According to the US Cybersecurity and Infrastructure Security Agency, application and website developers have a lot to do with the current resurgence of personal data leaks and thefts.
CISA and its Australian counterpart released a joint report finding that personal data leaks are increasingly costly and frequent. “Millions of people’s personal, financial and medical information has been stolen through a particular type of website vulnerability,” they said. IDOR, or “Insecure Direct Object References”. This flaw is indeed very common, because on closer inspection, it is a very common pattern in the web of today.
The CISA takes the example of a fictitious site, through which the personal data of a user can be accessed by entering his identifier in the request parameters, in the URL address. Under the form, www.dangeroussite.com?id=USERIDENTIFIER. In theory, the whole part after “?id=” should be encrypted, so that no one knows the real user ID. In practice, this is not the case, and hackers steal data with this little bit of information seemingly innocuous.

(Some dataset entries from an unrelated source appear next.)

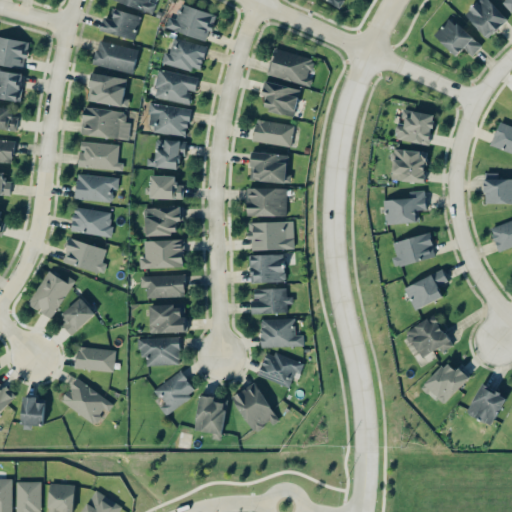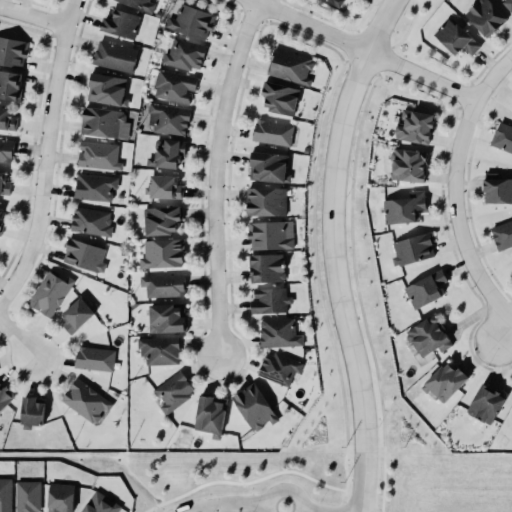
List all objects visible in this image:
building: (336, 2)
building: (140, 4)
building: (508, 4)
road: (32, 16)
building: (485, 16)
building: (192, 21)
building: (121, 24)
road: (405, 34)
building: (456, 37)
road: (360, 48)
building: (13, 51)
building: (185, 54)
building: (115, 56)
building: (290, 66)
building: (10, 84)
building: (175, 86)
building: (107, 89)
building: (280, 97)
building: (7, 119)
building: (168, 119)
building: (104, 123)
building: (416, 127)
building: (273, 132)
building: (503, 136)
building: (6, 150)
road: (42, 151)
building: (168, 154)
building: (99, 155)
building: (409, 165)
building: (269, 167)
road: (213, 175)
building: (4, 184)
building: (95, 187)
building: (165, 187)
road: (453, 187)
building: (497, 189)
building: (266, 201)
building: (405, 207)
building: (1, 214)
building: (91, 221)
building: (163, 221)
building: (502, 234)
building: (271, 235)
building: (412, 249)
road: (329, 251)
building: (162, 253)
building: (84, 255)
building: (267, 267)
building: (163, 285)
building: (425, 289)
building: (50, 293)
building: (270, 301)
building: (76, 314)
building: (167, 317)
building: (279, 332)
building: (428, 337)
road: (16, 339)
building: (160, 349)
building: (95, 358)
building: (279, 368)
building: (445, 382)
building: (175, 392)
building: (4, 396)
building: (86, 400)
building: (486, 403)
building: (255, 407)
building: (32, 411)
building: (210, 415)
building: (5, 494)
building: (28, 496)
building: (61, 497)
road: (254, 501)
building: (101, 504)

According to the United States, developers are primarily responsible for data theft
According to US Cybersecurity authorities, this IDOR flaw is very common. Hackers take advantage of them because they are common, difficult to prevent outside of the development process, andthey can be exploited on a large scale […] These access control flaws therefore allow cybercriminals to modify, delete or access sensitive data by sending requests to a website or an API specifying the identification of other valid users. These requests are successful when proper authentication and authorization checks are not performed “.
Given the magnitude of the phenomenon, CISA is asking software publishers, designers, and developers to use automated code review tools such as Microsoft’s Security Copilot to identify IDORs and other vulnerabilities, as well as to use indirect references so as not to expose user identifiers and other resources. Above all, organizations are asked to carefully select software and services with whom they will work.